Supplied material:
·····

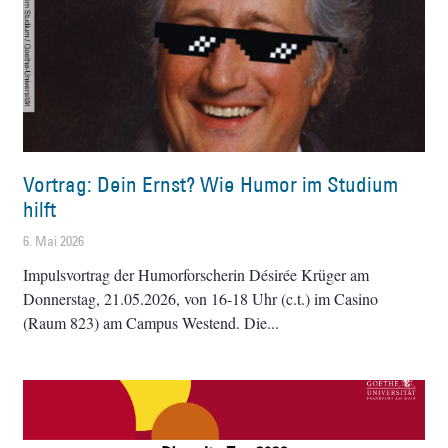
Vortrag: Dein Ernst? Wie Humor im Studium
hilft
6. Mai 2026
Impulsvortrag der Humorforscherin Désirée Krüger am
Donnerstag, 21.05.2026, von 16-18 Uhr (c.t.) im Casino
(Raum 823) am Campus Westend. Die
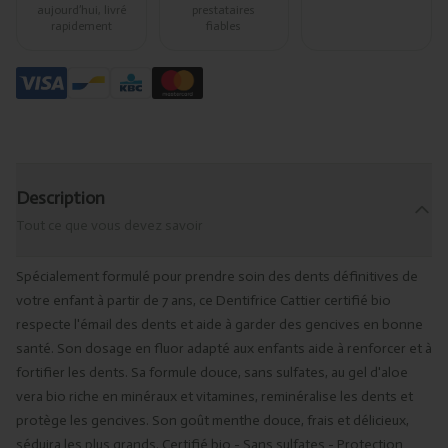
aujourd’hui, livré
prestataires
rapidement
fiables
Description
Tout ce que vous devez savoir
Spécialement formulé pour prendre soin des dents définitives de
votre enfant à partir de 7 ans, ce Dentifrice Cattier certifié bio
respecte l'émail des dents et aide à garder des gencives en bonne
santé. Son dosage en fluor adapté aux enfants aide à renforcer et à
fortifier les dents. Sa formule douce, sans sulfates, au gel d'aloe
vera bio riche en minéraux et vitamines, reminéralise les dents et
protège les gencives. Son goût menthe douce, frais et délicieux,
séduira les plus grands. Certifié bio - Sans sulfates - Protection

·····

About this exercise:
Edit the text in the data above by replacing "Casino" with "Hörsaal", leaving everything else unchanged. Include only the text in your answer, not the pictures.

Task result:
Vortrag: Dein Ernst? Wie Humor im Studium
hilft
6. Mai 2026
Impulsvortrag der Humorforscherin Désirée Krüger am
Donnerstag, 21.05.2026, von 16-18 Uhr (c.t.) im Hörsaal
(Raum 823) am Campus Westend. Die
aujourd’hui, livré
prestataires
rapidement
fiables
Description
Tout ce que vous devez savoir
Spécialement formulé pour prendre soin des dents définitives de
votre enfant à partir de 7 ans, ce Dentifrice Cattier certifié bio
respecte l'émail des dents et aide à garder des gencives en bonne
santé. Son dosage en fluor adapté aux enfants aide à renforcer et à
fortifier les dents. Sa formule douce, sans sulfates, au gel d'aloe
vera bio riche en minéraux et vitamines, reminéralise les dents et
protège les gencives. Son goût menthe douce, frais et délicieux,
séduira les plus grands. Certifié bio - Sans sulfates - Protection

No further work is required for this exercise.